__Work instructions__.
Every line in the listing below that holds the word "section" should be returned.

= = = = =

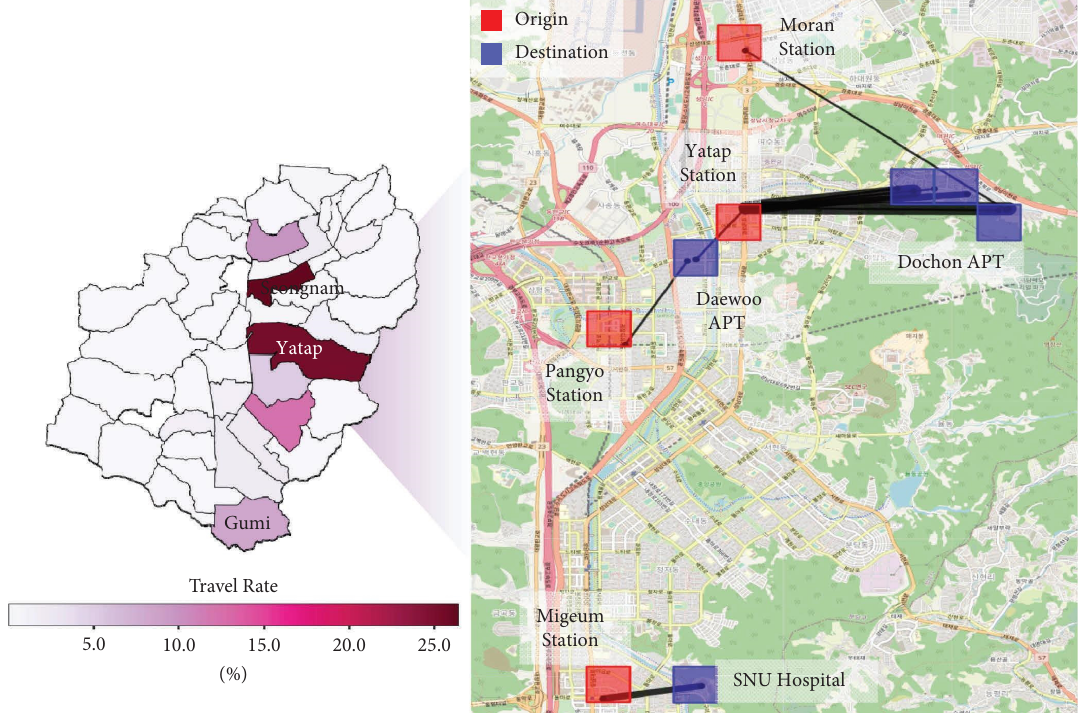
Figure 6: Top ten OD pairs of cluster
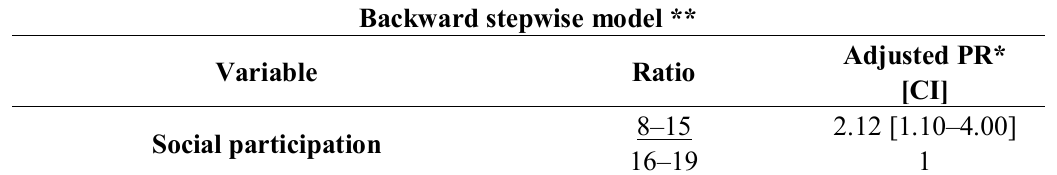
4. Poisson regression model explaining the presence of edentulism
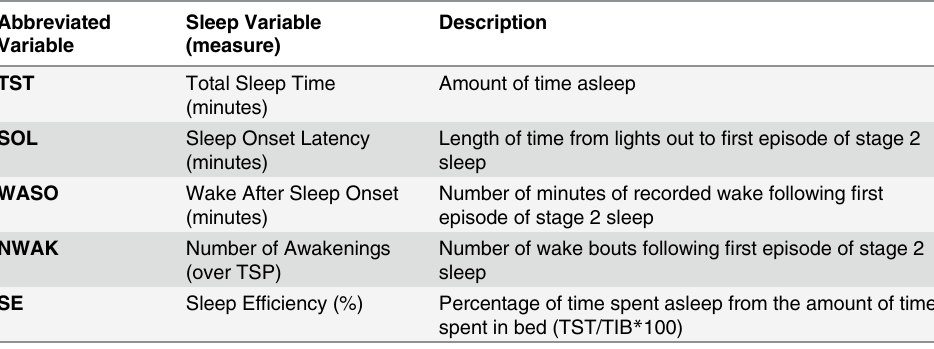
Table 1. Description of sleep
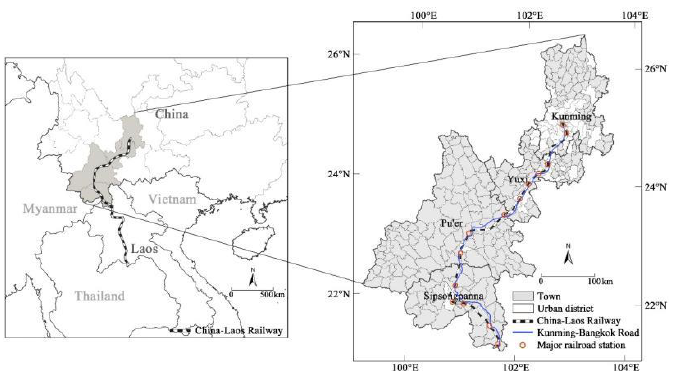
Figure 1. Location and distribution of small towns in the Yunnan section of the China – Laos Economic Corridor.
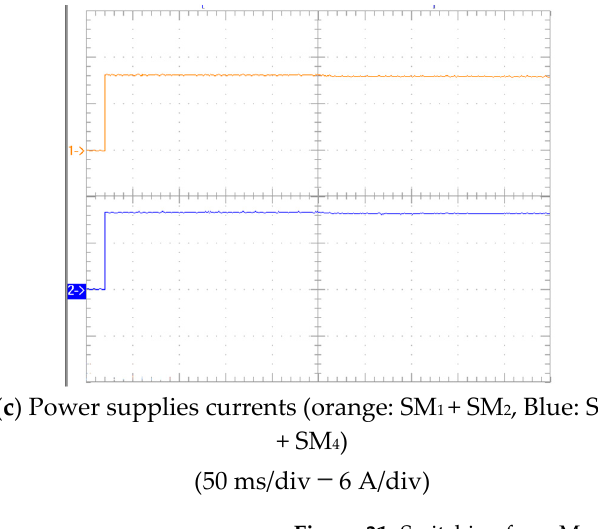
Figure 31. Switching from Mode 2.2 to Mode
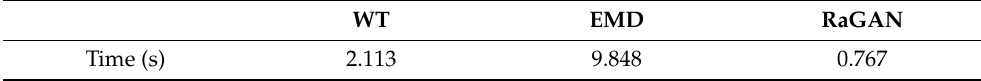
Table 7. Comparison of time spent in processing 1024 noisy signals.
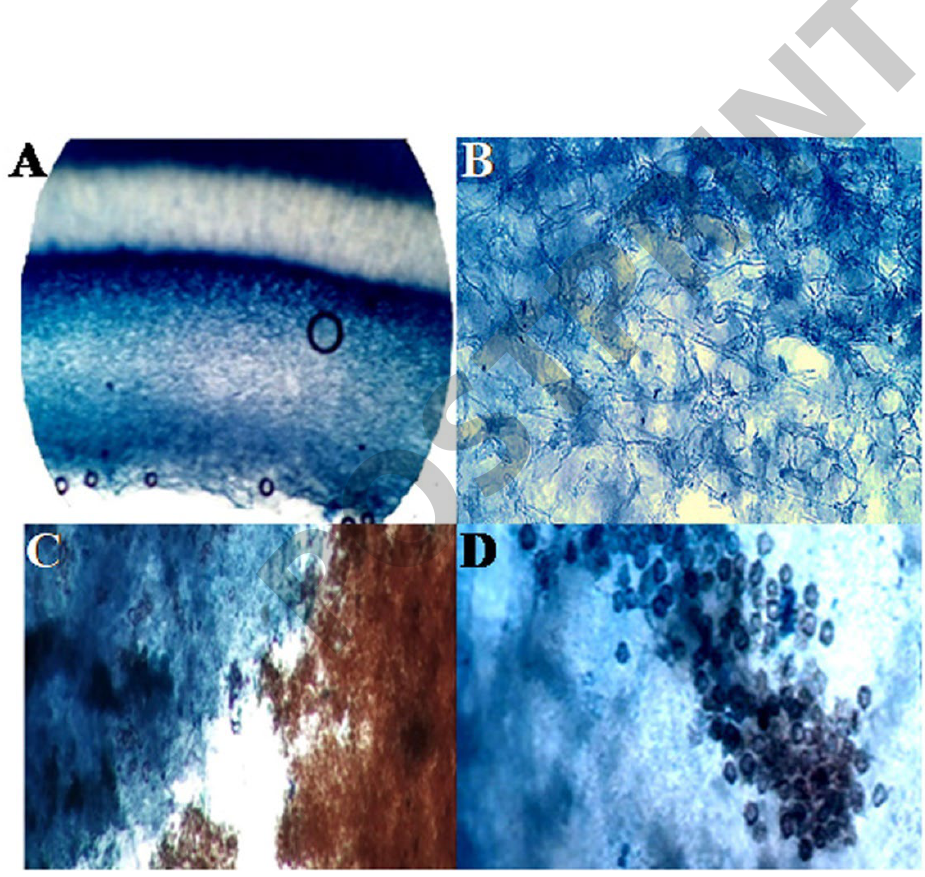
Figure 3 Images of the anatomy of Astraeus asiaticus - A. Cross-section of the gleba; B. Cross-section showing the arrangement of long thick-walled septate hyphal cells; C. spore mass; D. spore mass with basidiospore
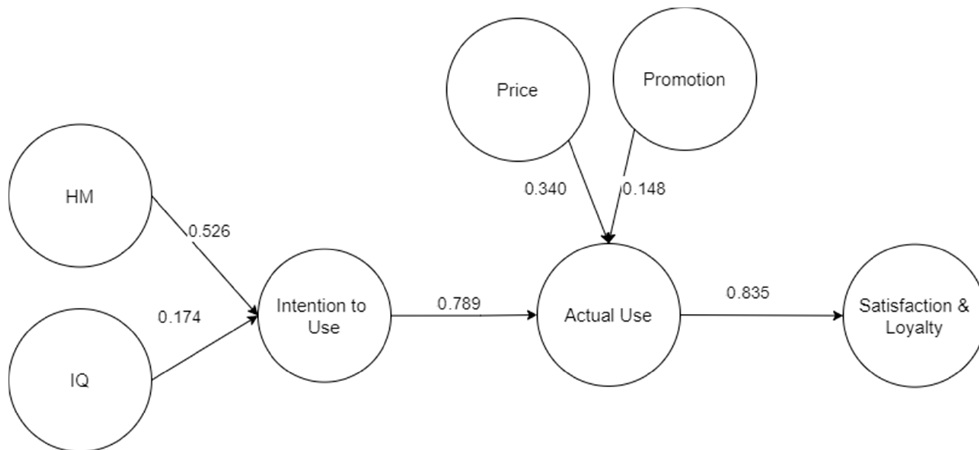
Figure 3. The final SEM to determine factors affecting customer satisfaction and loyalty in online food delivery service (OFDS) among Indonesians during the new normal of the COVID-19 pan- demic.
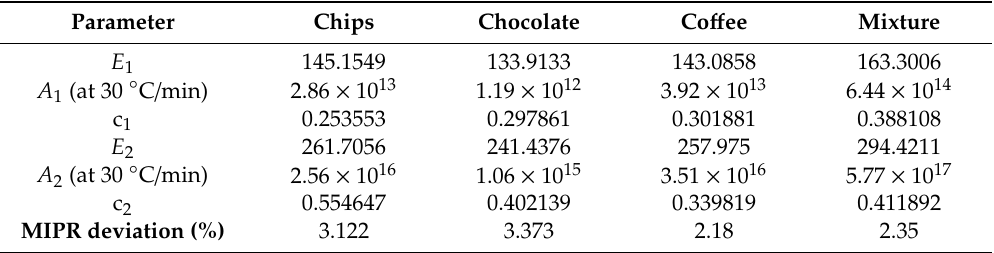
Table 4. The pyrolysis characteristic parameters for MFPW at di ff erent heating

= = = = =

__Result__.
Figure 1. Location and distribution of small towns in the Yunnan section of the China – Laos Economic Corridor.
Figure 3 Images of the anatomy of Astraeus asiaticus - A. Cross-section of the gleba; B. Cross-section showing the arrangement of long thick-walled septate hyphal cells; C. spore mass; D. spore mass with basidiospore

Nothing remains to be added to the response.